Now, we want to update the posterior assuming the model class is not true. The speaker's main argument is that Bayesian bootstrapping can help us from going to the prior to the posterior.

Uncertainty in \(\theta_0\) stems from uncertainty in \(F_\theta(x)\). Being Bayesian, we can put a prior \(p(F)\) on this. This is the essence of Bayesian nonparametric learning, using \(p(F|x)\) to train a parametric model \(f_\theta(x)\).

If we can sample \(F\sim p(F|x)\), we can then use this to train out model:

  1. Sample a distribution function for the data from the posterior \(F^{(i)}\sim p(F|x)\). For each \(F^{(i)}\), there is no uncertainty in the corresponding optimal value \(\theta_0|F^{(i)}\).
  2. Set \(\theta^{(i)} = \text{argmax}_\theta \int \log f_\theta(x)dF^{(i)}(x)\).
  3. Repeat to get \(\theta^{(1)},\cdots,\theta^{(T)}\).

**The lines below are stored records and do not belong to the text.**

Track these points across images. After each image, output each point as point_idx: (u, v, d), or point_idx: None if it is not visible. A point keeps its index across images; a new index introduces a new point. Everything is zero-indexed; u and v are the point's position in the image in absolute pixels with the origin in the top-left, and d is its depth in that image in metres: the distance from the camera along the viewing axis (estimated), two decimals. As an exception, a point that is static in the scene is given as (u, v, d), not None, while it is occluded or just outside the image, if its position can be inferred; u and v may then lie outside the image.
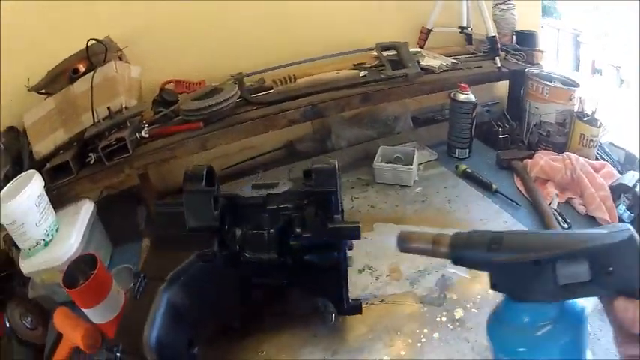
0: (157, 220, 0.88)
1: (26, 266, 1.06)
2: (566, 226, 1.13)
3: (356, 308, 0.86)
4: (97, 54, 1.29)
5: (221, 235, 0.82)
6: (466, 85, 1.37)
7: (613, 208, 1.15)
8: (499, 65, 1.51)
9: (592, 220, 1.16)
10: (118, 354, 0.65)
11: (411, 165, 1.33)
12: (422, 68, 1.43)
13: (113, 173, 1.22)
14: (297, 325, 0.93)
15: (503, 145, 1.48)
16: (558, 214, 1.17)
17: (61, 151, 1.24)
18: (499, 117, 1.59)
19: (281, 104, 1.30)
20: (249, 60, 1.46)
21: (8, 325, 1.08)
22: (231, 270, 0.84)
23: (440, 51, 1.58)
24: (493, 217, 1.19)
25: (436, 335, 0.88)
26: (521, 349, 0.51)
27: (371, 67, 1.45)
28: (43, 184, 1.09)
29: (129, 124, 1.24)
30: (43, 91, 1.29)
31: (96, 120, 1.21)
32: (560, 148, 1.39)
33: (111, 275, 0.97)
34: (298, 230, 0.82)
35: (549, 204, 1.21)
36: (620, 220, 1.14)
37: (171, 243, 0.84)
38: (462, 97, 1.37)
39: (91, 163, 1.21)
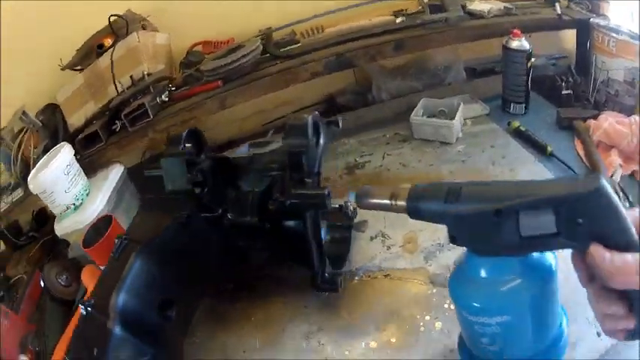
0: (147, 184, 0.90)
1: (59, 229, 1.14)
2: (627, 205, 0.93)
3: (332, 284, 0.78)
4: (121, 27, 1.34)
5: (201, 198, 0.79)
6: (519, 32, 1.15)
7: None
8: (559, 12, 1.27)
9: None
10: (89, 308, 0.67)
11: (454, 119, 1.17)
12: (469, 13, 1.25)
13: (138, 138, 1.27)
14: (290, 295, 0.87)
15: (566, 102, 1.26)
16: (620, 189, 0.96)
17: (93, 122, 1.32)
18: (565, 71, 1.35)
19: (303, 56, 1.22)
20: (279, 14, 1.38)
21: (43, 284, 1.15)
22: (215, 232, 0.81)
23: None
24: None
25: (438, 325, 0.75)
26: (483, 306, 0.48)
27: (410, 13, 1.29)
28: (73, 154, 1.17)
29: (152, 90, 1.27)
30: (78, 67, 1.37)
31: (120, 90, 1.27)
32: (629, 111, 1.15)
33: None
34: (277, 194, 0.76)
35: (611, 175, 1.00)
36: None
37: (159, 206, 0.85)
38: (514, 44, 1.16)
39: (117, 130, 1.28)
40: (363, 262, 0.90)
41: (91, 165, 1.25)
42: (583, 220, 0.40)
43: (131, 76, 1.26)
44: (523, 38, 1.16)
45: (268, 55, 1.29)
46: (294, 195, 0.70)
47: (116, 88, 1.27)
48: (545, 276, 0.48)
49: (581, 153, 1.08)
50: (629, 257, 0.40)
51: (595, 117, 1.13)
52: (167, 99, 1.27)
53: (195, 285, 0.83)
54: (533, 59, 1.18)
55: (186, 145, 0.80)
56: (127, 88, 1.26)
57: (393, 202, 0.51)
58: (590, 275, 0.43)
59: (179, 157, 0.78)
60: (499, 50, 1.21)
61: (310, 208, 0.71)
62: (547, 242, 0.43)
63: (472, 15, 1.26)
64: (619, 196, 0.94)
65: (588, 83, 1.26)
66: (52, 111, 1.38)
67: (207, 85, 1.26)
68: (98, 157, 1.27)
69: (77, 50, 1.35)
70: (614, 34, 1.15)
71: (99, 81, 1.31)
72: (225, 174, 0.82)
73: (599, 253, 0.41)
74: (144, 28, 1.35)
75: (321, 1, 1.37)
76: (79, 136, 1.27)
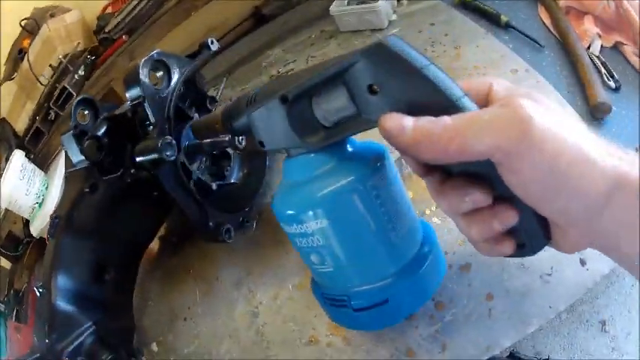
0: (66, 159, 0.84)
1: (33, 230, 1.19)
2: (613, 85, 0.72)
3: (217, 235, 0.70)
4: (34, 27, 1.38)
5: (101, 164, 0.73)
6: None
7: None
8: None
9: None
10: (41, 290, 0.72)
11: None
12: None
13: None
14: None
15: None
16: (601, 63, 0.75)
17: (36, 119, 1.37)
18: None
19: None
20: None
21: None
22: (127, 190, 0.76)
23: None
24: (497, 63, 0.79)
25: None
26: (293, 210, 0.41)
27: None
28: (24, 156, 1.20)
29: (71, 69, 1.29)
30: (13, 77, 1.43)
31: (45, 82, 1.34)
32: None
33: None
34: None
35: (587, 47, 0.78)
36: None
37: (70, 180, 0.80)
38: None
39: (51, 119, 1.32)
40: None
41: (44, 159, 1.31)
42: (378, 85, 0.34)
43: (50, 65, 1.31)
44: None
45: None
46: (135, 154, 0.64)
47: (39, 81, 1.33)
48: (370, 165, 0.40)
49: (547, 22, 0.86)
50: (442, 120, 0.31)
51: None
52: (84, 72, 1.28)
53: (128, 246, 0.82)
54: None
55: (84, 113, 0.74)
56: (51, 77, 1.31)
57: (218, 127, 0.48)
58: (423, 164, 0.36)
59: (66, 133, 0.73)
60: None
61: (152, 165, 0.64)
62: (350, 125, 0.37)
63: None
64: (598, 70, 0.74)
65: None
66: (2, 125, 1.46)
67: (115, 43, 1.20)
68: (48, 150, 1.32)
69: (5, 63, 1.43)
70: None
71: (28, 81, 1.37)
72: (124, 131, 0.74)
73: (394, 121, 0.33)
74: (52, 16, 1.36)
75: None
76: (27, 137, 1.35)
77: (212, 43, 0.72)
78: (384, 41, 0.33)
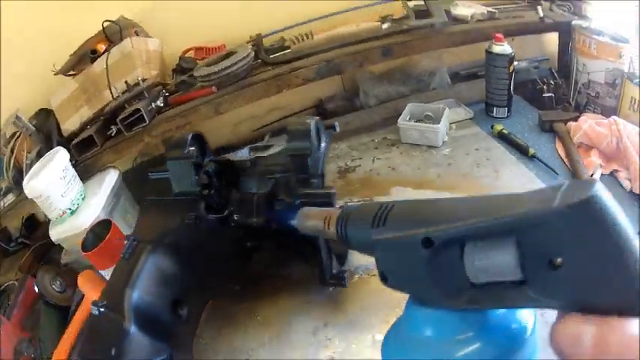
0: (151, 186, 0.90)
1: (54, 234, 1.14)
2: None
3: (340, 280, 0.81)
4: (114, 33, 1.35)
5: (207, 199, 0.81)
6: (501, 36, 1.21)
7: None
8: (542, 15, 1.32)
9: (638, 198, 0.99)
10: (102, 309, 0.67)
11: (439, 123, 1.21)
12: (453, 18, 1.29)
13: (133, 142, 1.28)
14: (295, 291, 0.90)
15: (547, 105, 1.31)
16: None
17: (88, 127, 1.32)
18: (546, 74, 1.40)
19: (293, 63, 1.25)
20: (269, 20, 1.41)
21: (37, 290, 1.14)
22: (221, 233, 0.83)
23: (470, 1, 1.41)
24: (524, 185, 1.04)
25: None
26: None
27: (395, 19, 1.32)
28: (69, 158, 1.17)
29: (147, 95, 1.28)
30: (71, 72, 1.37)
31: (115, 95, 1.28)
32: (610, 112, 1.20)
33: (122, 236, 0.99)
34: (283, 195, 0.79)
35: (591, 174, 1.05)
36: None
37: (163, 208, 0.85)
38: (497, 49, 1.21)
39: (112, 134, 1.29)
40: (361, 262, 0.92)
41: (85, 170, 1.26)
42: (564, 257, 0.24)
43: (126, 82, 1.27)
44: (505, 42, 1.21)
45: (260, 61, 1.32)
46: (302, 195, 0.74)
47: (111, 93, 1.27)
48: (514, 343, 0.31)
49: (563, 154, 1.13)
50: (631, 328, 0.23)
51: (575, 119, 1.18)
52: (162, 104, 1.30)
53: (203, 285, 0.85)
54: (515, 63, 1.22)
55: (190, 148, 0.82)
56: (122, 93, 1.27)
57: (326, 228, 0.43)
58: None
59: (186, 160, 0.80)
60: (482, 54, 1.26)
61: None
62: (507, 295, 0.27)
63: (456, 20, 1.30)
64: None
65: (569, 85, 1.31)
66: (45, 116, 1.39)
67: (201, 90, 1.28)
68: (94, 162, 1.28)
69: (70, 55, 1.35)
70: (596, 36, 1.20)
71: (93, 86, 1.31)
72: (228, 176, 0.85)
73: (569, 326, 0.24)
74: (136, 34, 1.37)
75: (311, 2, 1.40)
76: (74, 141, 1.28)
77: (336, 126, 0.86)
78: (599, 199, 0.23)
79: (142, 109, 1.22)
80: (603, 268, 0.23)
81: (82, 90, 1.32)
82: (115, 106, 1.26)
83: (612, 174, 1.06)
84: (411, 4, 1.30)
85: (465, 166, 1.15)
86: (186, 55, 1.42)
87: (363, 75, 1.48)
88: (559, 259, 0.24)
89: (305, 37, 1.30)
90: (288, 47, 1.34)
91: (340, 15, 1.36)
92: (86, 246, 0.98)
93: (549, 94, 1.31)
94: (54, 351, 0.95)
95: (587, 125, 1.12)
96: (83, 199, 1.18)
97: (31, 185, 1.08)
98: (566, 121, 1.19)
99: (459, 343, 0.31)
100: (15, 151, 1.30)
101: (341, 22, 1.37)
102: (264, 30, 1.40)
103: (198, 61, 1.39)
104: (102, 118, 1.30)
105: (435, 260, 0.30)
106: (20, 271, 1.23)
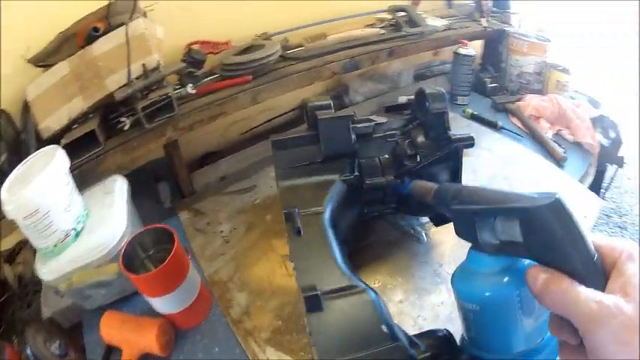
0: (277, 157, 0.90)
1: (50, 271, 0.82)
2: (563, 151, 1.42)
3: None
4: (116, 14, 1.12)
5: (354, 162, 0.88)
6: (466, 42, 1.61)
7: (595, 135, 1.47)
8: (485, 25, 1.77)
9: (579, 146, 1.47)
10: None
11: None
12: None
13: (152, 138, 1.11)
14: (395, 251, 1.04)
15: (492, 93, 1.75)
16: (554, 141, 1.47)
17: (75, 126, 1.06)
18: (481, 70, 1.85)
19: (325, 57, 1.41)
20: (269, 21, 1.51)
21: (33, 358, 0.91)
22: (354, 197, 0.89)
23: (431, 14, 1.80)
24: (504, 146, 1.43)
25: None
26: (459, 288, 0.54)
27: (384, 26, 1.62)
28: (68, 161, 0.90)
29: (165, 84, 1.12)
30: (43, 63, 1.08)
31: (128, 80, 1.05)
32: (539, 93, 1.69)
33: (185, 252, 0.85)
34: (409, 152, 0.92)
35: (545, 133, 1.51)
36: (601, 145, 1.48)
37: (295, 178, 0.86)
38: (463, 51, 1.61)
39: (125, 128, 1.06)
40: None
41: (81, 177, 0.98)
42: (539, 232, 0.42)
43: (144, 65, 1.05)
44: (468, 46, 1.61)
45: (280, 56, 1.41)
46: (453, 139, 0.91)
47: (129, 75, 1.04)
48: (523, 278, 0.46)
49: (519, 124, 1.57)
50: (564, 283, 0.39)
51: (521, 99, 1.64)
52: (194, 91, 1.17)
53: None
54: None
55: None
56: (136, 79, 1.05)
57: (428, 197, 0.65)
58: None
59: (343, 120, 0.85)
60: (426, 58, 1.60)
61: (449, 158, 0.92)
62: (515, 249, 0.46)
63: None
64: (555, 144, 1.44)
65: (503, 77, 1.78)
66: (6, 118, 1.07)
67: (238, 79, 1.28)
68: (94, 166, 1.02)
69: (59, 33, 1.07)
70: (526, 38, 1.67)
71: (90, 71, 1.04)
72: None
73: (531, 274, 0.42)
74: (145, 17, 1.17)
75: (310, 5, 1.54)
76: (63, 141, 1.00)
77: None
78: (557, 202, 0.40)
79: (171, 95, 1.05)
80: (561, 239, 0.41)
81: (75, 76, 1.04)
82: (129, 93, 1.03)
83: (557, 133, 1.53)
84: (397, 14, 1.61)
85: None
86: (193, 47, 1.34)
87: (349, 76, 1.70)
88: (536, 233, 0.42)
89: (319, 38, 1.48)
90: (298, 46, 1.47)
91: (336, 21, 1.58)
92: (128, 269, 0.76)
93: (494, 85, 1.75)
94: None
95: (535, 102, 1.58)
96: (87, 215, 0.91)
97: (24, 196, 0.75)
98: (514, 102, 1.64)
99: (486, 273, 0.51)
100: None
101: (336, 27, 1.56)
102: (264, 29, 1.47)
103: (207, 53, 1.36)
104: (93, 113, 1.07)
105: (480, 224, 0.50)
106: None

For the nonparametric model, we can use a Dirichlet Process (DP). Taking its concentration parameter \(\alpha\to 0\) then the DP places a discrete random distribution with atoms only on the observations. This makes the optimization step above an optimization over a sum instead of an integral.

This is the Bayesian bootstrap.

The classical bootstrap conditions on the empirical CDF \(\hat{F}\) and looks at the distribution of the estimates of \(\hat{\theta}(x_{1:n})\) after repeated resampling from \(\hat{F}\). This captures the finite sample properties of the estimator. Compared to this, the Bayesian bootstrap draws \(F^{(i)}\sim p(F|\hat{F})\), and looks at the distribution of estimates \(\hat{\theta}(x_{1:\infty})\) under resampling - this captures the uncertainty in \(\theta_0\) that flows through \(p(F|\hat{F})\).

Now, how can be incorporate priors to the Bayesian bootstrap? We can replace the prior with synthetic samples drawn from a prior sample predictive, this is called the Posterior Bootstrap. It can also be combined with Variational Bayes, by sampling from the approximate posterior in the prior sampling step.

Because we are optimizing, we can mode jump.

Overall, this nonparametric approach aims build an uncertainty update, instead of approximating the Bayesian posterior. Both the Bayesian boostrap and traditional Bayesian inference methods aim to make inference statements about the same \(\theta_0\) that minimizes the KL divergence from the model to the true distribution.

Note that Bayesian bootstrap requires conditionally independent likelihood functions.